Je vibre, littéralement. Je crois, oui, je crois sincèrement que je vous rends service en faisant cela, que ce petit concert guttural est ma contribution artistique au moment, une manière de vous dire : continuez, humains, vous excellez dans cet art délicat. Peut-être même que je pense vous faire plaisir. Quelle générosité de ma part, n’est-ce pas ?
Je ferme les yeux, abandonnée, souveraine dans mon royaume de caresses, persuadée d’offrir au monde un spectacle d’une rare élégance. Et si vos mains s’arrêtent… injustice. Je rouvre un œil, je vous fixe intensément. Le message est clair : reprenez immédiatement.
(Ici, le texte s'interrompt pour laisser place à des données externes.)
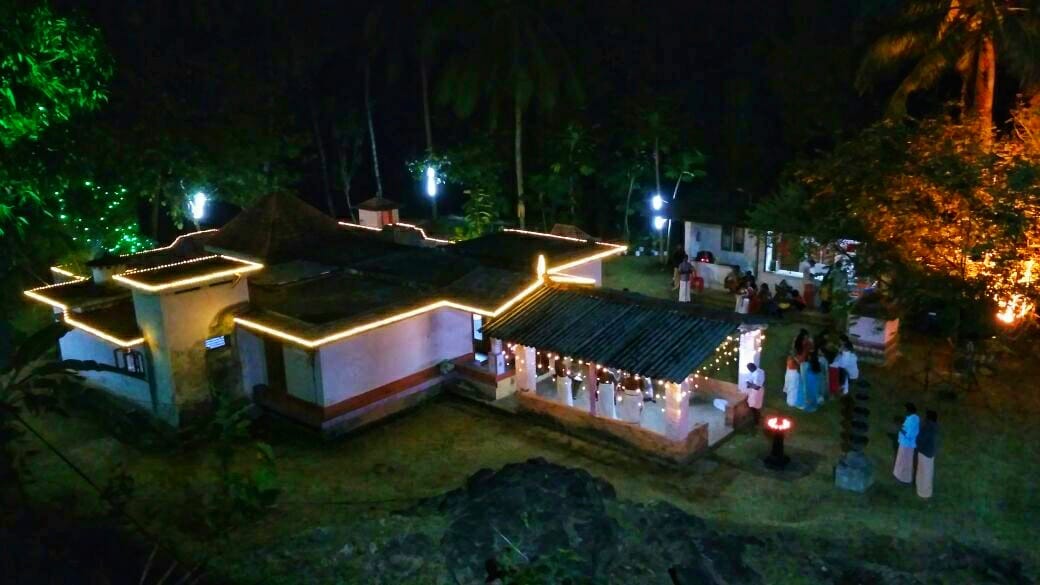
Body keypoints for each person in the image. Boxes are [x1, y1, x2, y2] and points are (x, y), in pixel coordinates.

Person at [893, 403, 920, 484]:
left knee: (904, 462)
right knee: (903, 461)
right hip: (906, 444)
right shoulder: (915, 418)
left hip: (906, 445)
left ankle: (903, 478)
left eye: (906, 410)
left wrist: (899, 428)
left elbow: (909, 434)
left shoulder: (912, 420)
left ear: (909, 411)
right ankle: (900, 476)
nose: (905, 412)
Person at [915, 410, 939, 498]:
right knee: (927, 472)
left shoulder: (927, 427)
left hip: (924, 452)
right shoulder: (935, 426)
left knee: (923, 472)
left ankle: (923, 492)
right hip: (930, 452)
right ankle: (924, 491)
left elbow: (921, 439)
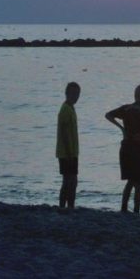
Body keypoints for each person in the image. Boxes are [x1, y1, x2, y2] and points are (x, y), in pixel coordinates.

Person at [105, 84, 140, 214]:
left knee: (131, 180)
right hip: (137, 149)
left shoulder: (126, 108)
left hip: (126, 148)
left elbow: (108, 115)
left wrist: (121, 128)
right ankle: (135, 210)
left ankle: (124, 208)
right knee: (137, 182)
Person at [56, 82, 81, 210]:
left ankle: (69, 205)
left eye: (77, 94)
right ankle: (64, 205)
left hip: (72, 151)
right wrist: (69, 153)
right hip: (66, 153)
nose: (75, 96)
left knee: (72, 181)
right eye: (73, 94)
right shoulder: (65, 109)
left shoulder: (71, 108)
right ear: (67, 94)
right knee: (68, 181)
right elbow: (65, 133)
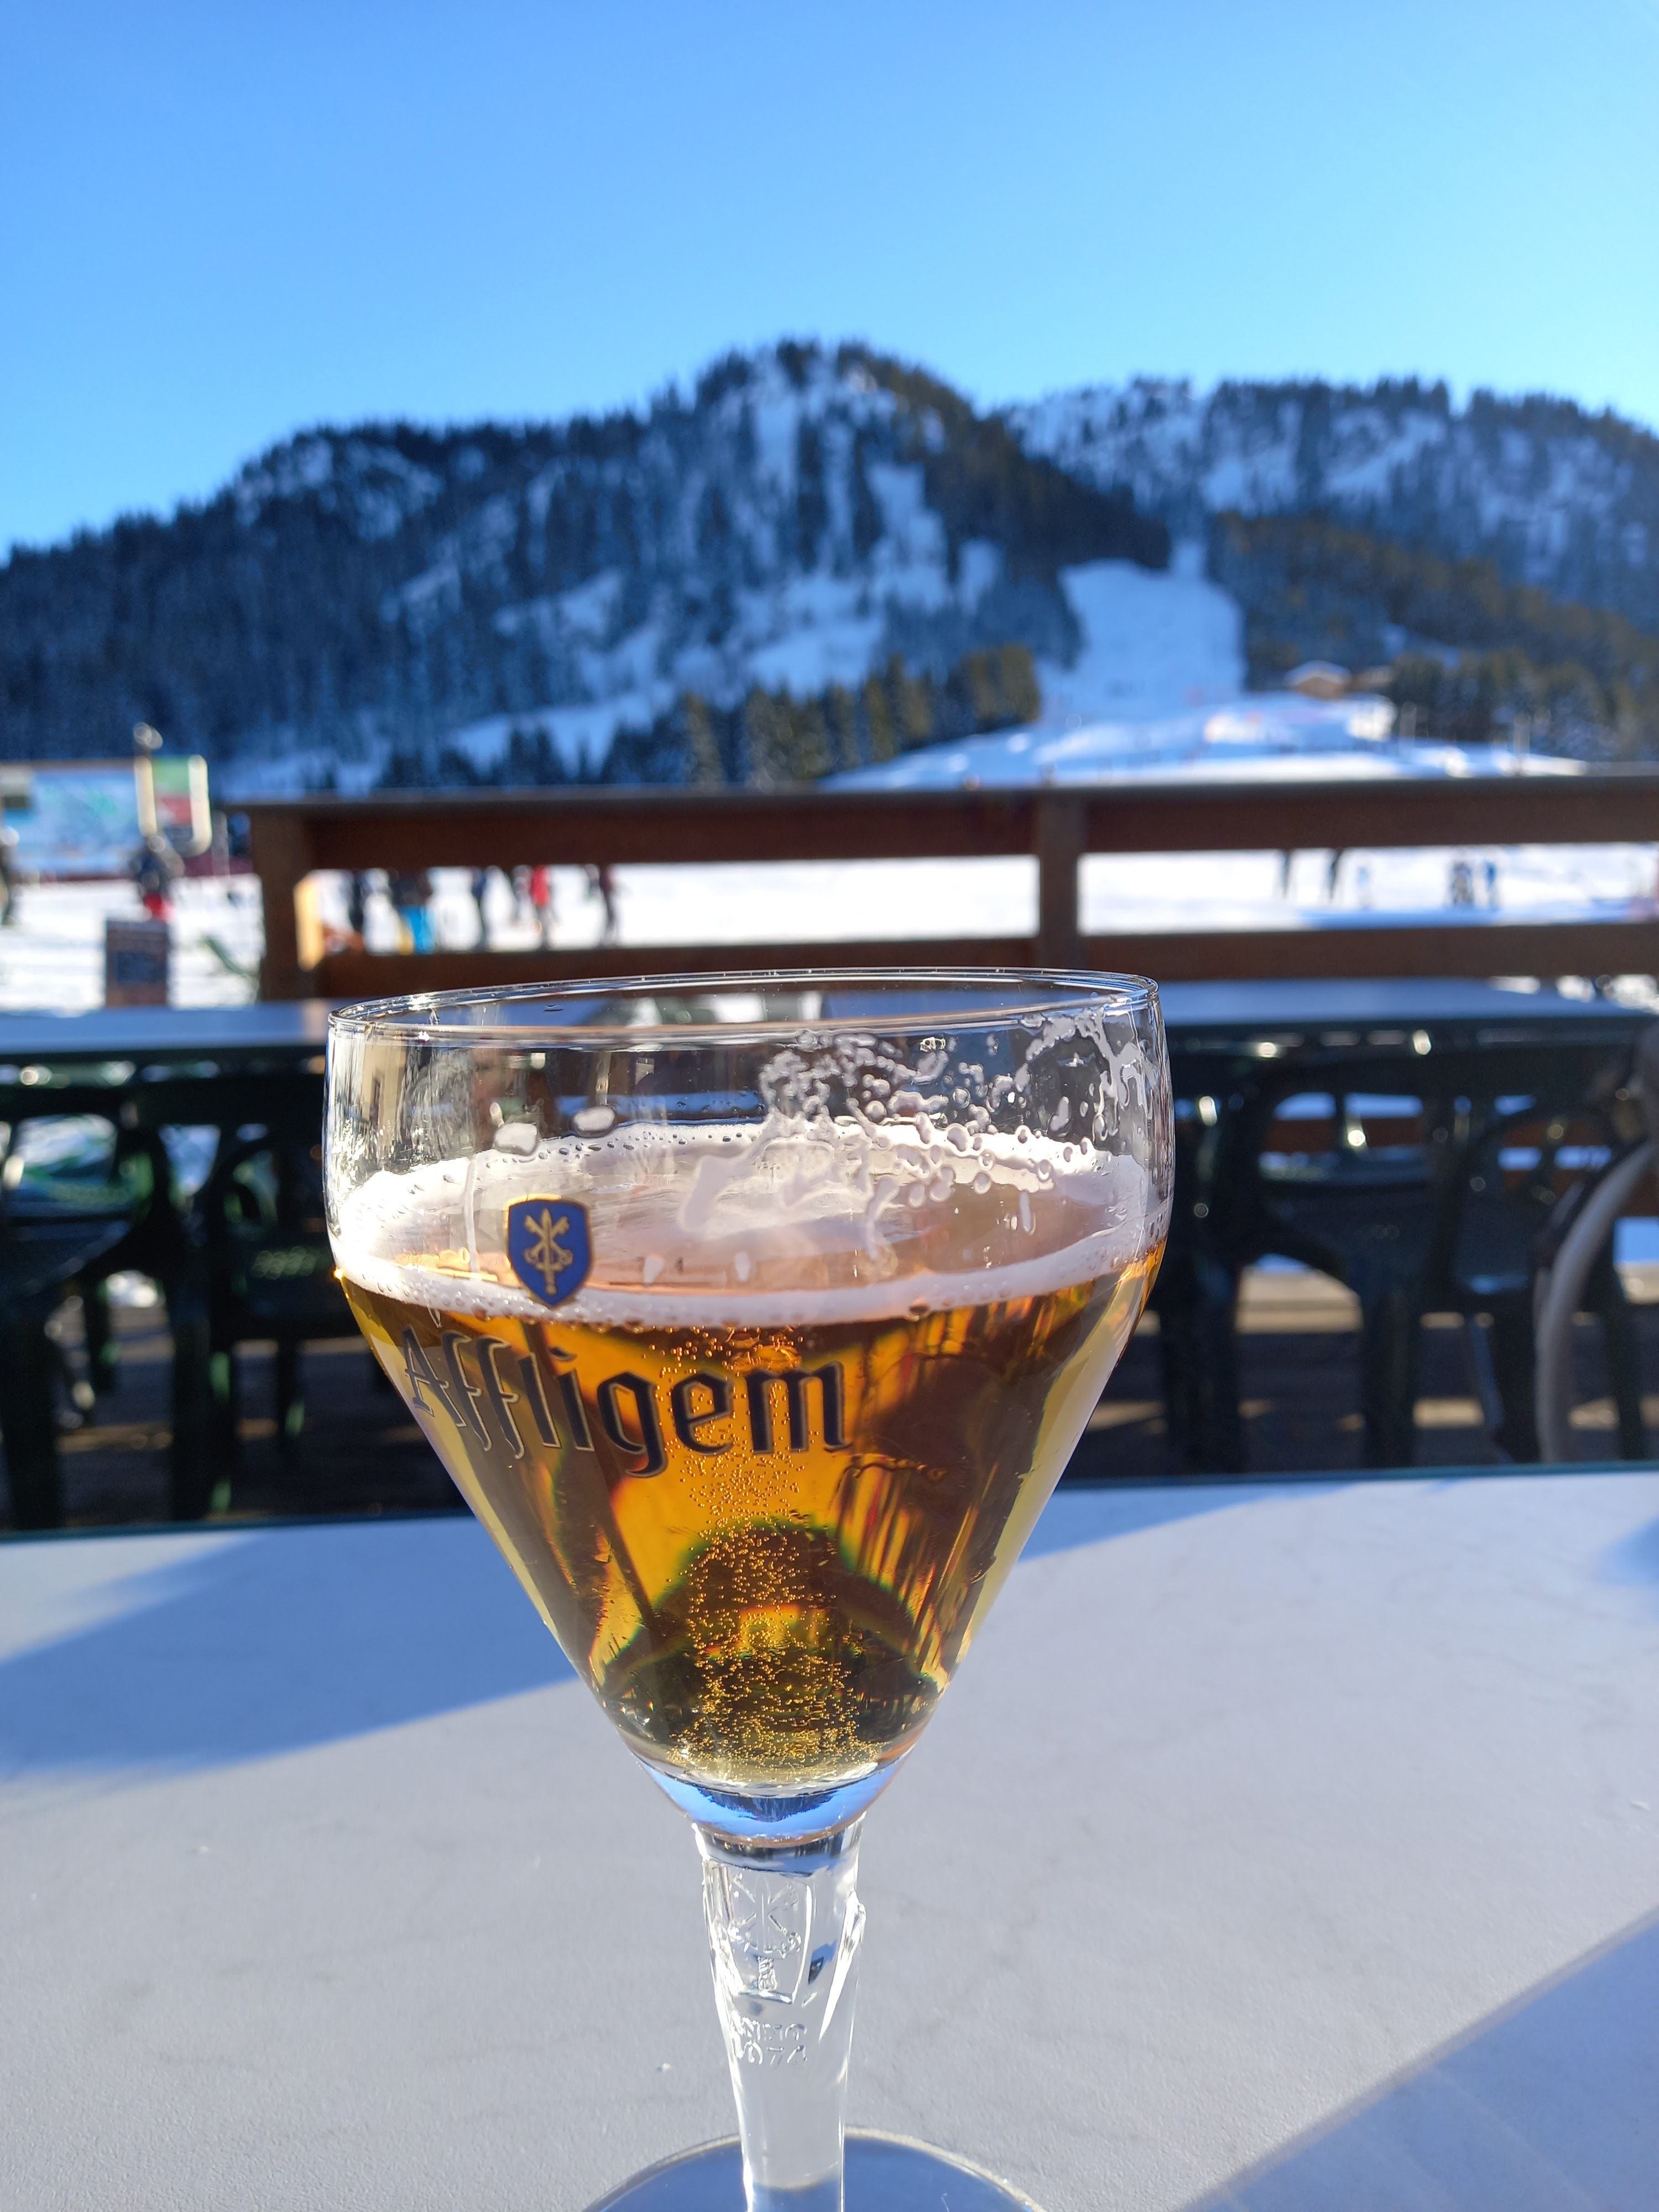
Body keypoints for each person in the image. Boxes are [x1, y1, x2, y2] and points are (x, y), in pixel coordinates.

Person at [132, 834, 181, 920]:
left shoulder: (162, 859)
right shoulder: (144, 859)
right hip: (150, 892)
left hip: (159, 892)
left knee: (161, 914)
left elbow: (167, 874)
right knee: (154, 913)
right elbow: (138, 873)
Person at [386, 868, 435, 952]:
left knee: (421, 934)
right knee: (407, 933)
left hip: (415, 904)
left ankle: (422, 952)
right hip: (405, 904)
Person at [586, 863, 619, 946]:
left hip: (607, 891)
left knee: (611, 917)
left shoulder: (605, 871)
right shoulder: (604, 871)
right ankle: (605, 939)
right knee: (611, 917)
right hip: (607, 892)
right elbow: (605, 880)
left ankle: (607, 939)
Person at [529, 866, 556, 947]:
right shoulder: (538, 873)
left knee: (543, 921)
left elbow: (543, 887)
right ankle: (544, 940)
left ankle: (546, 941)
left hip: (542, 901)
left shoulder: (541, 872)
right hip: (539, 901)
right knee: (541, 921)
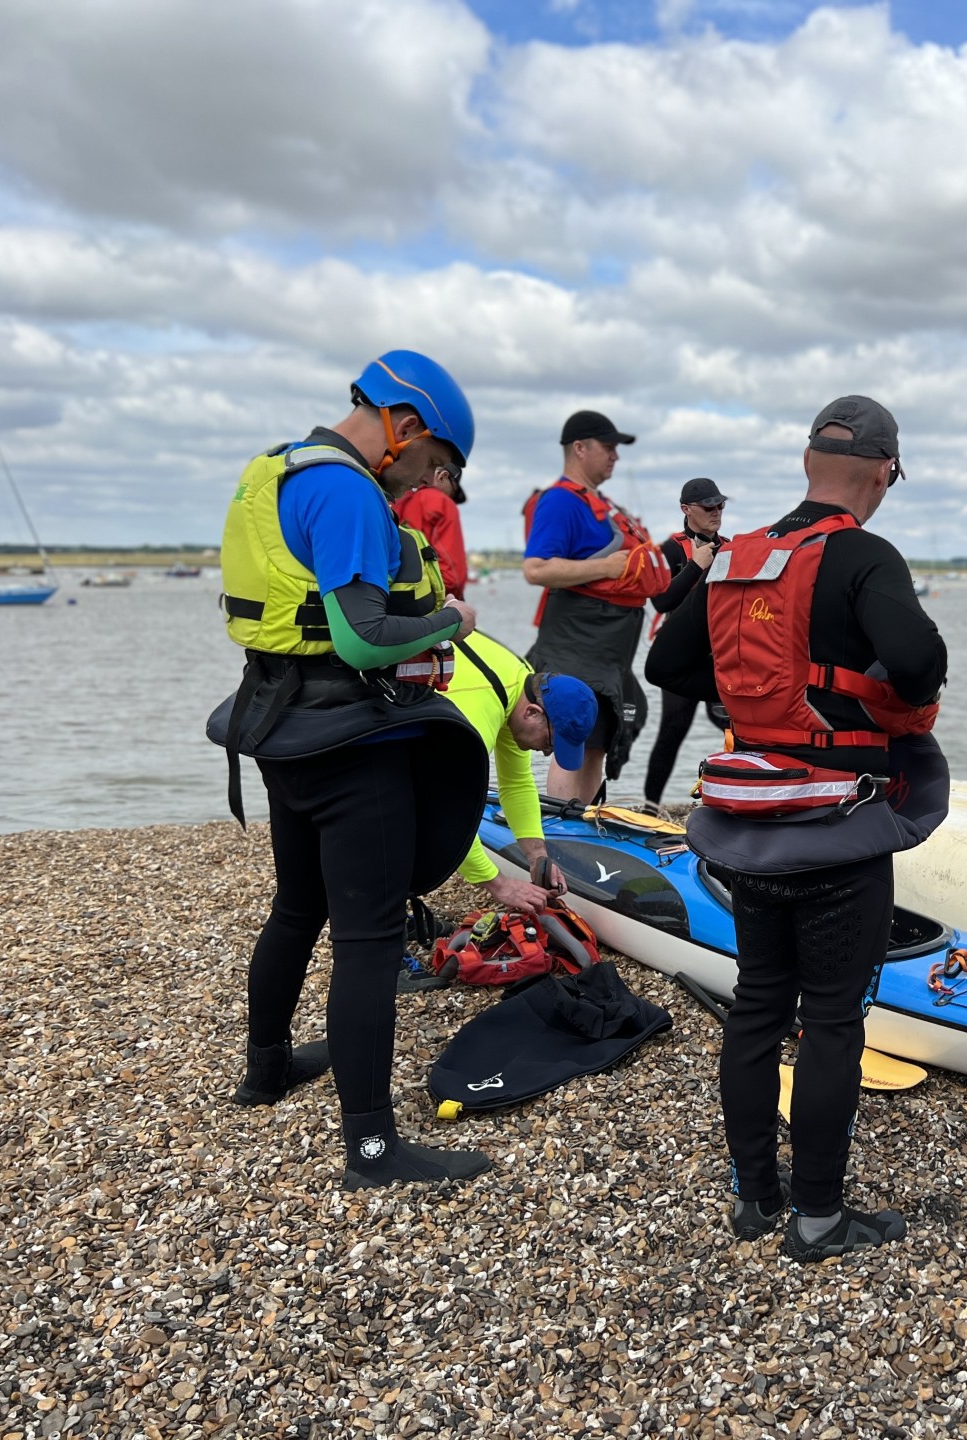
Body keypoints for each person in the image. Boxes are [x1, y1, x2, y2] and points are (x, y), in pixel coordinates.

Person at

Et puis il y a l’amoureux de mon humaine. Ah lui ! Mon partenaire de course, mon complice d’aubes sportives. Chaque matin, il nous entraîne, ma sœur canine et moi, dans des cavalcades effrénées. Border Collie, elle est plus sage, plus posée. Moi, je suis une explosion, une exubérance sur pattes.
Nous courons. Le vent me traverse. Je deviens flèche, je deviens souffle, je deviens presque invisible. Mes taches se fondent dans le paysage comme des constellations en cavale. Plus vite, crie mon âme. Ma complice à quatre pattes me regarde de son air de grande sœur philosophe. Calme-toi, petite tempête, semble-t-elle dire. Mais comment se calmer quand le monde est si prodigieux ?
Et puis il y a les enfants.
Le petit humain de six ans, une comète d’énergie. Il sent le jeu, il transpire la malice, il rit avec tout son être. Avec lui, je redeviens chiot, même si je le suis encore. Nous inventons des univers. Il lance une balle, je poursuis une planète. Il court, je protège un royaume.
La douce petite qui n’a pas 3 printemps encore. Elle a des gestes délicats, presque floraux. Quand elle me caresse, j’ai l’impression d’être un trésor précieux, une relique vivante.
Le petit dernier rampe, il est explorateur. Il me regarde comme si j’étais un mystère à résoudre. Moi, je le regarde comme un ami à adopter.
Je les aime. Je les surveille. Je suis leur gardienne silencieuse, leur sentinelle tachetée.
Le fils cadet de ma maîtresse ! Adulte sage de la famille. Lui, c’est l’architecte des jeux extérieurs. Avec lui, tout devient possible. Il invente des parcours, des défis, des aventures. Je saute, je creuse, je cours, je roule.
Quand il me lance un objet, mon esprit s’illumine : mission, objectif, triomphe imminent. Je rapporte ? Oh non !!!! Trop fière, comme une impératrice revenant de conquête.
Et puis il y a la nourriture. Moment sacré. Moment d’extase. Quand j’entends le moindre bruit suspect provenant de la cuisine, un sac, un bol, une cuillère, je me matérialise instantanément.
Je suis là. Toujours là.
Je m’assois. Je fais semblant d’être une statue de sagesse, une incarnation de la patience. Mais à l’intérieur, c’est un carnaval. Est-ce pour moi ? Est-ce pour moi ? Est-ce pour moi ?
Arrive enfin la nourriture, je la contemple avec une révérence quasi religieuse. Puis je mange avec une passion débridée, une ferveur digne des grandes tragédies. Chaque croquette est un univers.
Je suis Kissy. Je suis une symphonie d’instants, une observatrice du minuscule et du merveilleux. Je vois ce que vous oubliez parfois de regarder. Je célèbre l’insignifiant jusqu’à le rendre grandiose.
Un oiseau devient une aventure. Un écureuil, une épopée. Une feuille, un miracle.
Et vous, vous êtes mon monde.
Quand la nuit tombe et que tout s’apaise, je me couche dans mes catalognes. Mon souffle se fait doux. Mes pensées ralentissent. Mais juste avant de sombrer dans le sommeil, une dernière idée traverse mon esprit.
Demain, peut-être que j’attraperai enfin cet écureuil. Ou au moins… une autre feuille.